[Saved data entries]
+===+

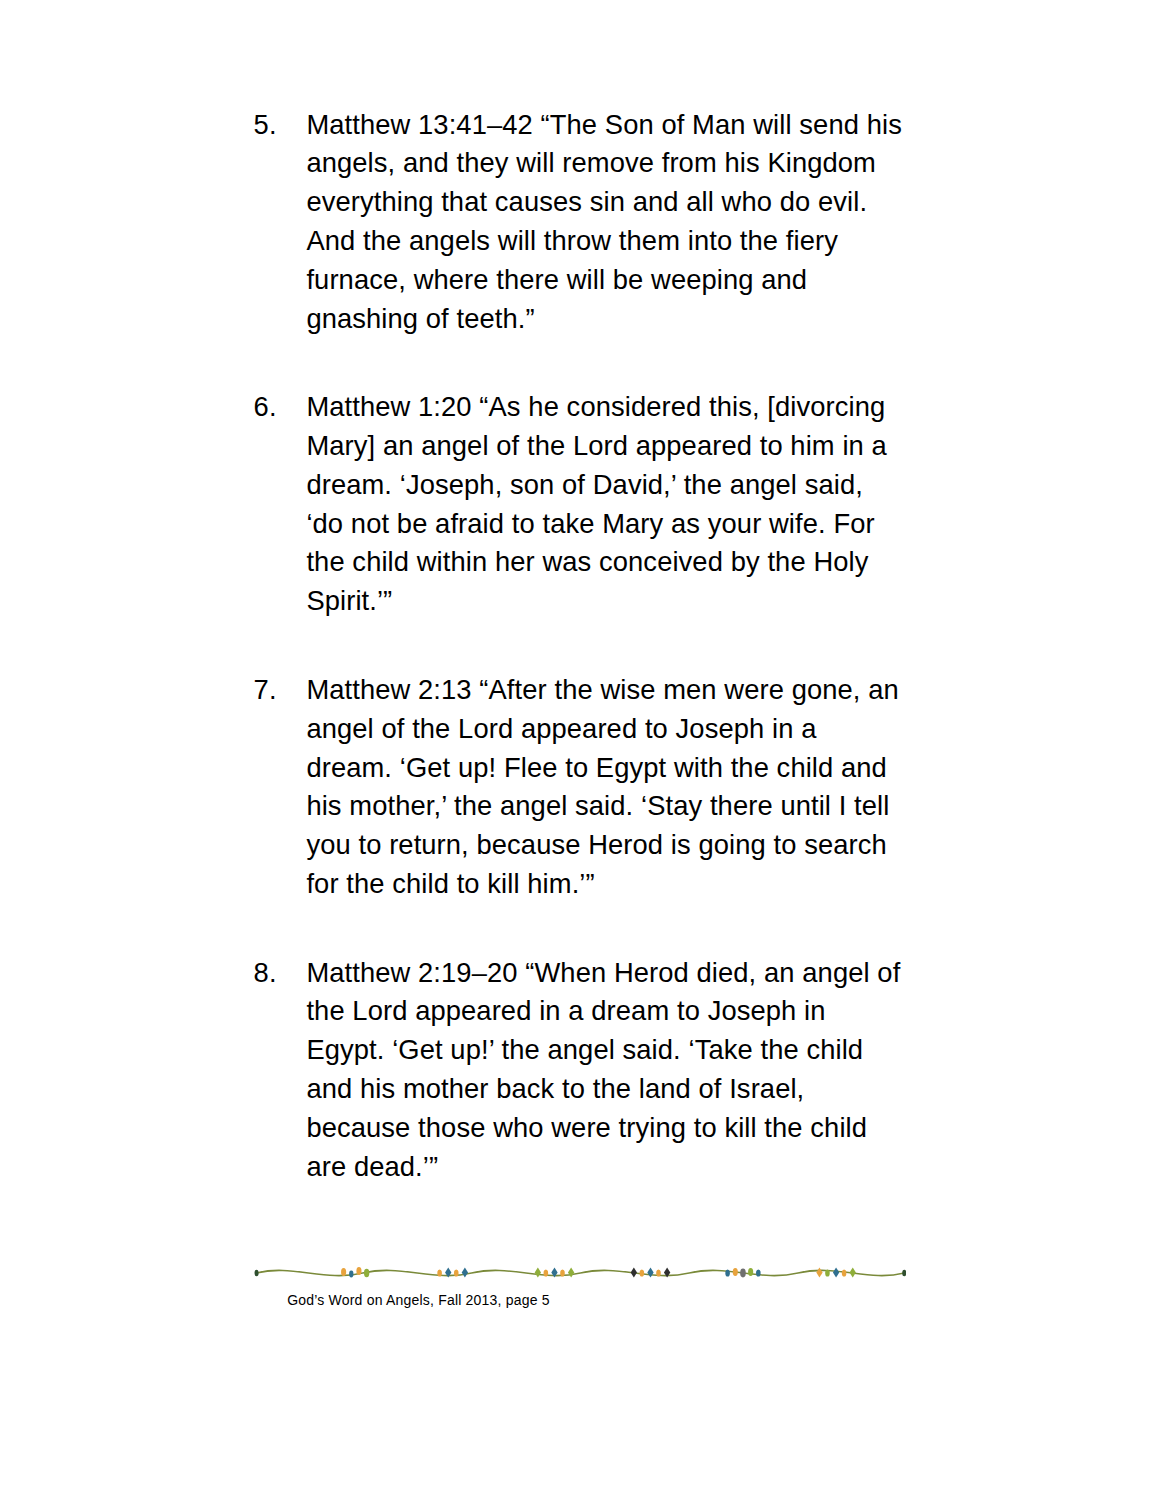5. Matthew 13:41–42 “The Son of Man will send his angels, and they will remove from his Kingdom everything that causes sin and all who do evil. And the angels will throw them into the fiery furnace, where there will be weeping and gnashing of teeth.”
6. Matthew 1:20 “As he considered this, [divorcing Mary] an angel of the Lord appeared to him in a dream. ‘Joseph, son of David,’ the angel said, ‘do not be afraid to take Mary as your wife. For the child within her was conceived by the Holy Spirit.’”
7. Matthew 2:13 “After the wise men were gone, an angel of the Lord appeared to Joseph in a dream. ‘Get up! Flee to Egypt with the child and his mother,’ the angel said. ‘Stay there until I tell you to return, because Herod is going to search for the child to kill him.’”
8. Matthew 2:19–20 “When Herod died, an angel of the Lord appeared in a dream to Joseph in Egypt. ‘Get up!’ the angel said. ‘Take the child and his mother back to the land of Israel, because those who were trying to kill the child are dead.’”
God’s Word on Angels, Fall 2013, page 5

+===+

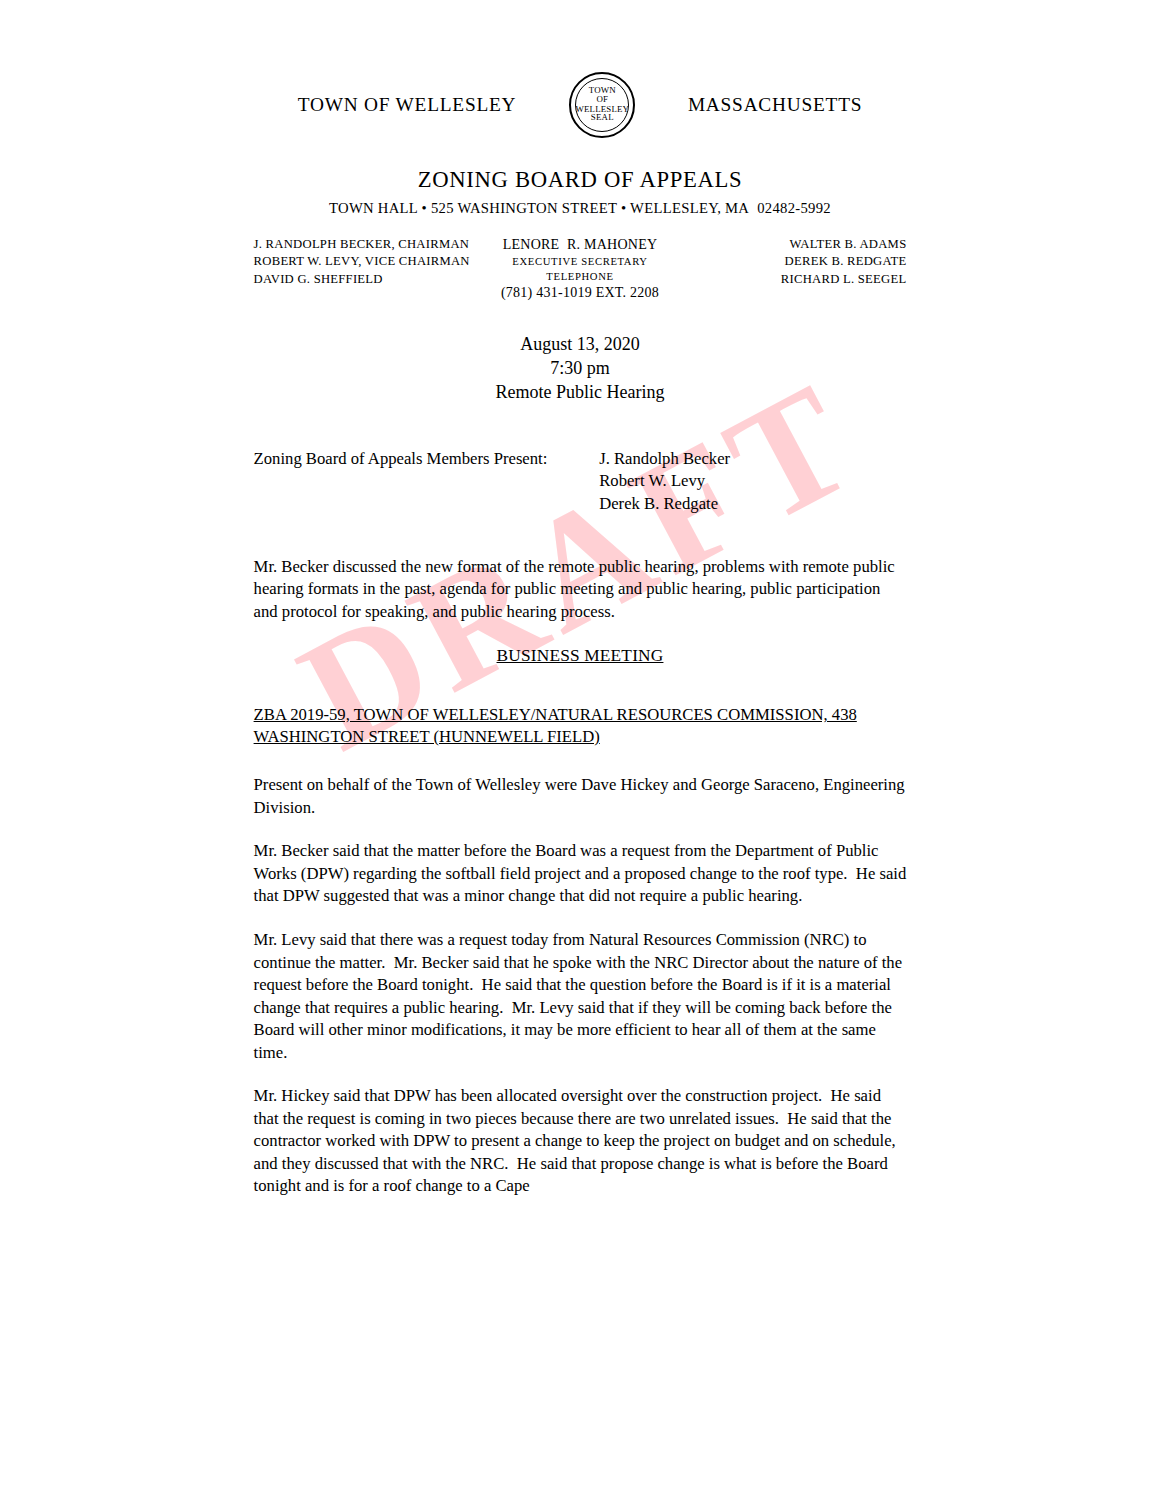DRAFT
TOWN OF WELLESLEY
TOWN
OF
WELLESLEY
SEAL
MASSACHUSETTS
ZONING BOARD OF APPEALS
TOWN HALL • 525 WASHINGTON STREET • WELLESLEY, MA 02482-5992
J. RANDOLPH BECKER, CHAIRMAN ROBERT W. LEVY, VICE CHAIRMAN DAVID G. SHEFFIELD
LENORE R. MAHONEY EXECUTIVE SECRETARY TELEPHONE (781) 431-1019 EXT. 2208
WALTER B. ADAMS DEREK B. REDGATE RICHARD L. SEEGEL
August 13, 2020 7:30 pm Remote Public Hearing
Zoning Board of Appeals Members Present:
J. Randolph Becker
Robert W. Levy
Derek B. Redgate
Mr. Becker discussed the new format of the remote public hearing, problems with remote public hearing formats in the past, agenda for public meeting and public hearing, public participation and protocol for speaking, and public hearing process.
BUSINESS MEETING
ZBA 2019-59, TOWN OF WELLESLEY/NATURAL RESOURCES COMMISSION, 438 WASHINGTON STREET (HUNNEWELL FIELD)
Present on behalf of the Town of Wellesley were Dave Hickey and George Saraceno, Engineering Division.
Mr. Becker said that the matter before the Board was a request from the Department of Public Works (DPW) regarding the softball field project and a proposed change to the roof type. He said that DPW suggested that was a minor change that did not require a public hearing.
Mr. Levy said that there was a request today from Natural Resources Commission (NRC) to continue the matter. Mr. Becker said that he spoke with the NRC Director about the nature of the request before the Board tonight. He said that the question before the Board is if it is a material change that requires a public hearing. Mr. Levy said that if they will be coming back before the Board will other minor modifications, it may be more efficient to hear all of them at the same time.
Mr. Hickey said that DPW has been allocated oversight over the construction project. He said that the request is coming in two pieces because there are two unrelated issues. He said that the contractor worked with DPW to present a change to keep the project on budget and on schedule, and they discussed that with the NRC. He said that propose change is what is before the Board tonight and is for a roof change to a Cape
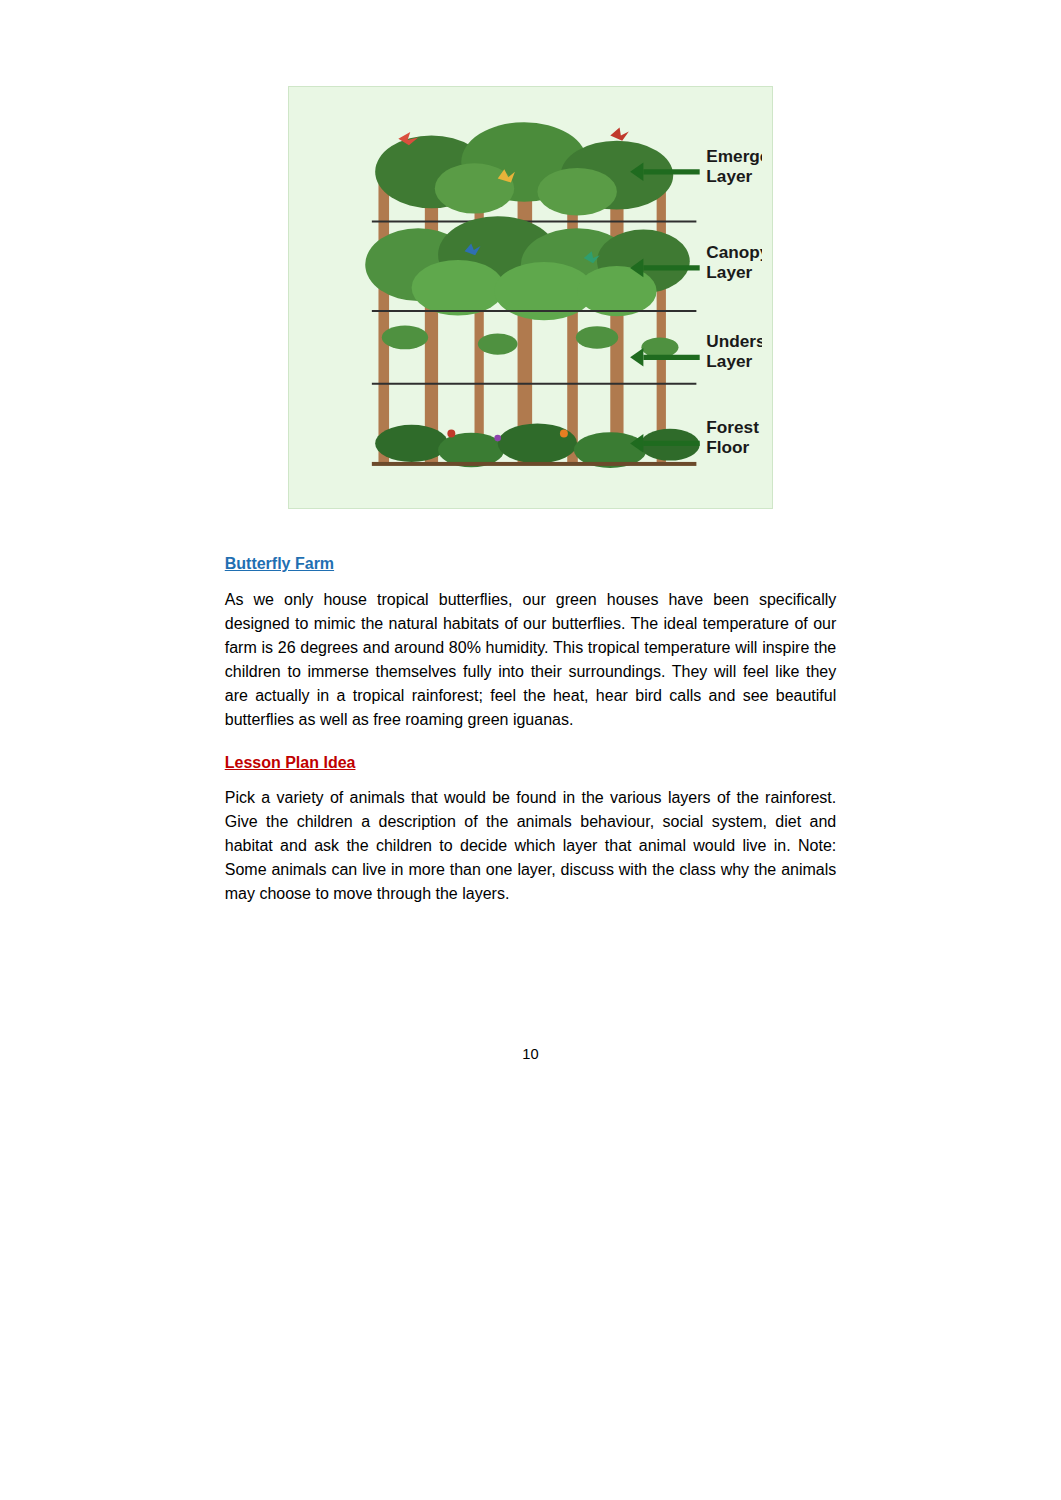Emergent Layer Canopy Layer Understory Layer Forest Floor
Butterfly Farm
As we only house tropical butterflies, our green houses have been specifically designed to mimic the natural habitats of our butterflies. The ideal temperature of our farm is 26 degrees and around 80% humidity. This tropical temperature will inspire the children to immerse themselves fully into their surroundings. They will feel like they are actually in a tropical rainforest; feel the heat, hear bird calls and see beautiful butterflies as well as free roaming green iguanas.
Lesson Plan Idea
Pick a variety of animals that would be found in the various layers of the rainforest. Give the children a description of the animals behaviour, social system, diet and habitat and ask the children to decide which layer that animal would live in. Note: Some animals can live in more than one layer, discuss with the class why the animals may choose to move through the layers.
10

+===+

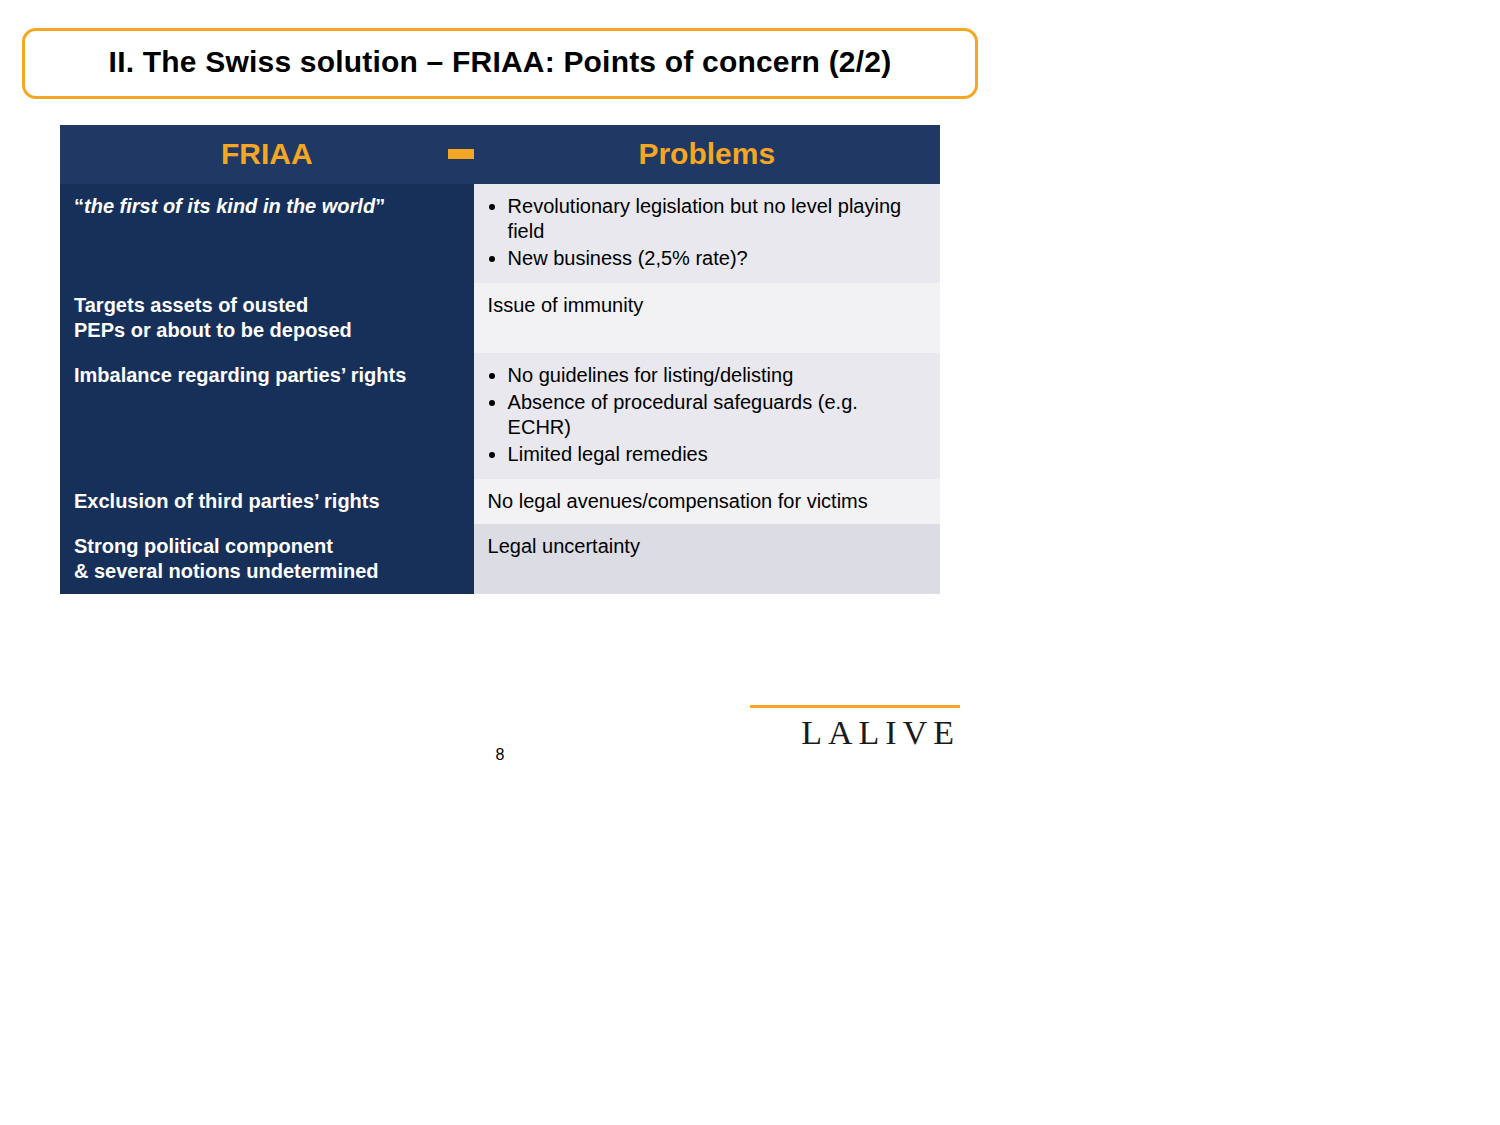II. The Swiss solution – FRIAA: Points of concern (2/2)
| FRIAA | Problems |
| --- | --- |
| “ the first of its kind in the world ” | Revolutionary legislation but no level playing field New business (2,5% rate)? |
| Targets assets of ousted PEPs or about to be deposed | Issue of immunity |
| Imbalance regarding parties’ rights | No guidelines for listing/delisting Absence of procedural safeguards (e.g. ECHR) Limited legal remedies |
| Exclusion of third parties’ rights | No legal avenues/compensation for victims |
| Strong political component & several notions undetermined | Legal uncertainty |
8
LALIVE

+===+

## Exercise objective
Take the stretch of lines above from the one containing "FRIAA | Problems |" through the one containing "of immunity |" and repeat it exactly, adding no other line.

## Task response
| FRIAA | Problems |
| --- | --- |
| “ the first of its kind in the world ” | Revolutionary legislation but no level playing field New business (2,5% rate)? |
| Targets assets of ousted PEPs or about to be deposed | Issue of immunity |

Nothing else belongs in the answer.